▶ _Task instructions_: Transcribe the records below word for word, beginning with the first line and stopping after the line that contains "Az egyszerűbb javítások"; pictures are not part of the copy.

Supplied material section start

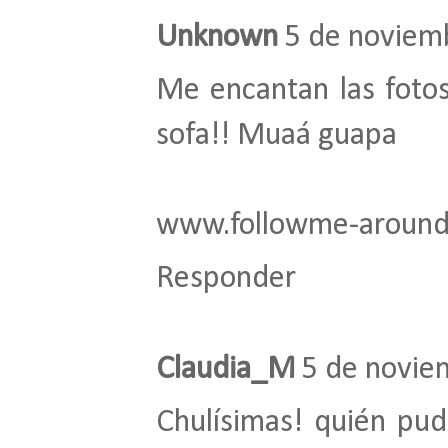
Unknown
5 de noviemb
Me encantan las fotos
sofa!! Muaá guapa
www.followme-around
Responder
Claudia_M
5 de novie
Chulísimas! quién pud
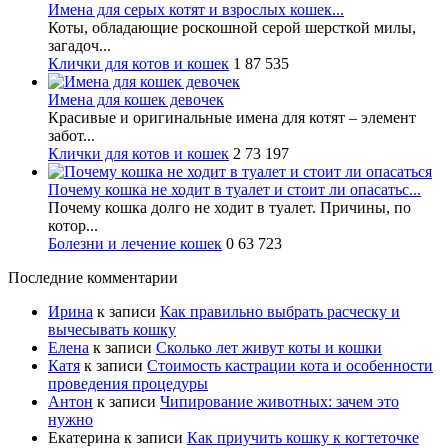
Имена для серых котят и взрослых кошек...
Коты, обладающие роскошной серой шерсткой милы,
загадоч...
Клички для котов и кошек
1
87 535
Имена для кошек девочек
Красивые и оригинальные имена для котят – элемент
забот...
Клички для котов и кошек
2
73 197
Почему кошка не ходит в туалет и стоит ли опасатьс...
Почему кошка долго не ходит в туалет. Причины, по
котор...
Болезни и лечение кошек
0
63 723
Последние комментарии
Ирина
к записи
Как правильно выбрать расческу и
вычесывать кошку
Елена
к записи
Сколько лет живут коты и кошки
Катя
к записи
Стоимость кастрации кота и особенности
проведения процедуры
Антон
к записи
Чипирование животных: зачем это
нужно
Екатерина
к записи
Как приучить кошку к когтеточке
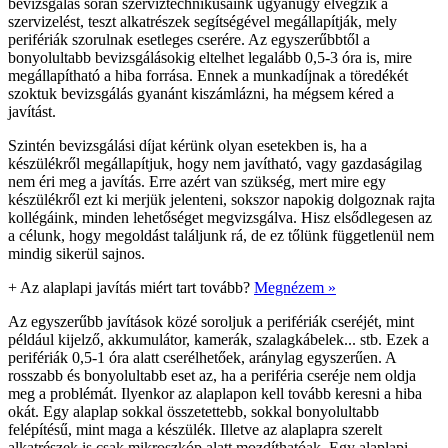
bevizsgálás során szerviztechnikusaink ugyanúgy elvégzik a
szervizelést, teszt alkatrészek segítségével megállapítják, mely
perifériák szorulnak esetleges cserére. Az egyszerűbbtől a
bonyolultabb bevizsgálásokig eltelhet legalább 0,5-3 óra is, mire
megállapítható a hiba forrása. Ennek a munkadíjnak a töredékét
szoktuk bevizsgálás gyanánt kiszámlázni, ha mégsem kéred a
javítást.
Szintén bevizsgálási díjat kérünk olyan esetekben is, ha a
készülékről megállapítjuk, hogy nem javítható, vagy gazdaságilag
nem éri meg a javítás. Erre azért van szükség, mert mire egy
készülékről ezt ki merjük jelenteni, sokszor napokig dolgoznak rajta
kollégáink, minden lehetőséget megvizsgálva. Hisz elsődlegesen az
a célunk, hogy megoldást találjunk rá, de ez tőlünk függetlenül nem
mindig sikerül sajnos.
+
Az alaplapi javítás miért tart tovább?
Megnézem »
Az egyszerűbb javítások közé soroljuk a perifériák cseréjét, mint
például kijelző, akkumulátor, kamerák, szalagkábelek... stb. Ezek a
perifériák 0,5-1 óra alatt cserélhetőek, aránylag egyszerűen. A
rosszabb és bonyolultabb eset az, ha a periféria cseréje nem oldja
meg a problémát. Ilyenkor az alaplapon kell tovább keresni a hiba
okát. Egy alaplap sokkal összetettebb, sokkal bonyolultabb
felépítésű, mint maga a készülék. Illetve az alaplapra szerelt
alkatrészek is csak mikroszkóp alatt mozdíthatóak. Egy alaplapi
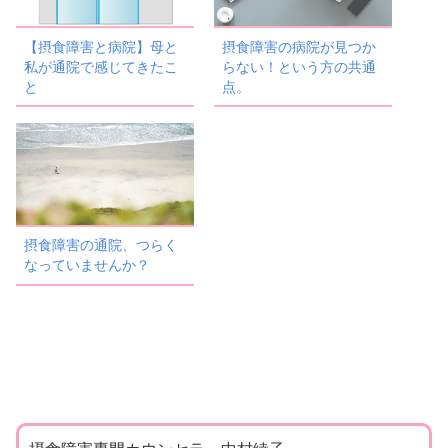
【摂食障害と病院】母と
摂食障害の病院が見つか
私が通院で感じてきたこ
らない！という方の共通
と
点。
摂食障害の通院、つらく
なっていませんか？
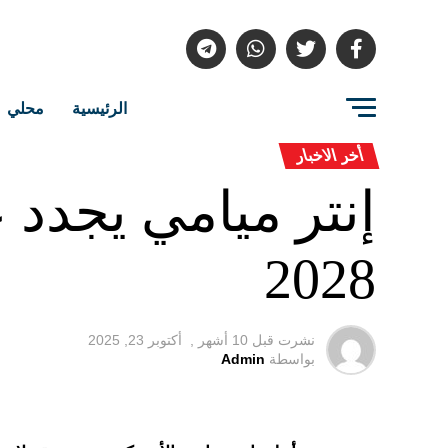
الرئيسية
محلي
أخر الاخبار
إنتر ميامي يجدد 
2028
نشرت قبل
10 أشهر ,
أكتوبر 23, 2025
بواسطة
Admin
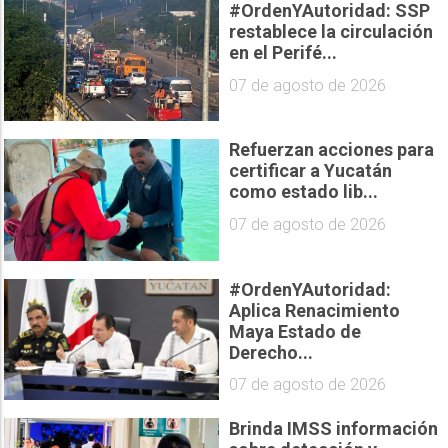
#OrdenYAutoridad: SSP
restablece la circulación
en el Perifé...
07 de agosto de 2026
Refuerzan acciones para
certificar a Yucatán
como estado lib...
07 de agosto de 2026
#OrdenYAutoridad:
Aplica Renacimiento
Maya Estado de
Derecho...
07 de agosto de 2026
Brinda IMSS información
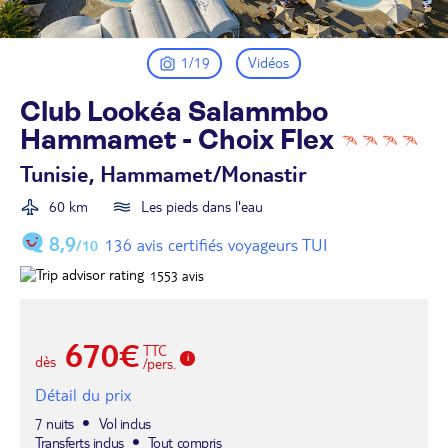
1/19
Vidéos
Club Lookéa Salammbo
Hammamet - Choix
Flex
Tunisie, Hammamet/Monastir
60 km
Les pieds dans l'eau
8,9
136 avis certifiés voyageurs TUI
/10
1553
avis
670€
TTC
dès
/pers.
Détail du prix
7 nuits
Vol inclus
Transferts inclus
Tout compris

Supplied material section end

▶ _Task answer_:
Unknown
5 de noviemb
Me encantan las fotos
sofa!! Muaá guapa
www.followme-around
Responder
Claudia_M
5 de novie
Chulísimas! quién pud
Имена для серых котят и взрослых кошек...
Коты, обладающие роскошной серой шерсткой милы,
загадоч...
Клички для котов и кошек
1
87 535
Имена для кошек девочек
Красивые и оригинальные имена для котят – элемент
забот...
Клички для котов и кошек
2
73 197
Почему кошка не ходит в туалет и стоит ли опасатьс...
Почему кошка долго не ходит в туалет. Причины, по
котор...
Болезни и лечение кошек
0
63 723
Последние комментарии
Ирина
к записи
Как правильно выбрать расческу и
вычесывать кошку
Елена
к записи
Сколько лет живут коты и кошки
Катя
к записи
Стоимость кастрации кота и особенности
проведения процедуры
Антон
к записи
Чипирование животных: зачем это
нужно
Екатерина
к записи
Как приучить кошку к когтеточке
bevizsgálás során szerviztechnikusaink ugyanúgy elvégzik a
szervizelést, teszt alkatrészek segítségével megállapítják, mely
perifériák szorulnak esetleges cserére. Az egyszerűbbtől a
bonyolultabb bevizsgálásokig eltelhet legalább 0,5-3 óra is, mire
megállapítható a hiba forrása. Ennek a munkadíjnak a töredékét
szoktuk bevizsgálás gyanánt kiszámlázni, ha mégsem kéred a
javítást.
Szintén bevizsgálási díjat kérünk olyan esetekben is, ha a
készülékről megállapítjuk, hogy nem javítható, vagy gazdaságilag
nem éri meg a javítás. Erre azért van szükség, mert mire egy
készülékről ezt ki merjük jelenteni, sokszor napokig dolgoznak rajta
kollégáink, minden lehetőséget megvizsgálva. Hisz elsődlegesen az
a célunk, hogy megoldást találjunk rá, de ez tőlünk függetlenül nem
mindig sikerül sajnos.
+
Az alaplapi javítás miért tart tovább?
Megnézem »
Az egyszerűbb javítások közé soroljuk a perifériák cseréjét, mint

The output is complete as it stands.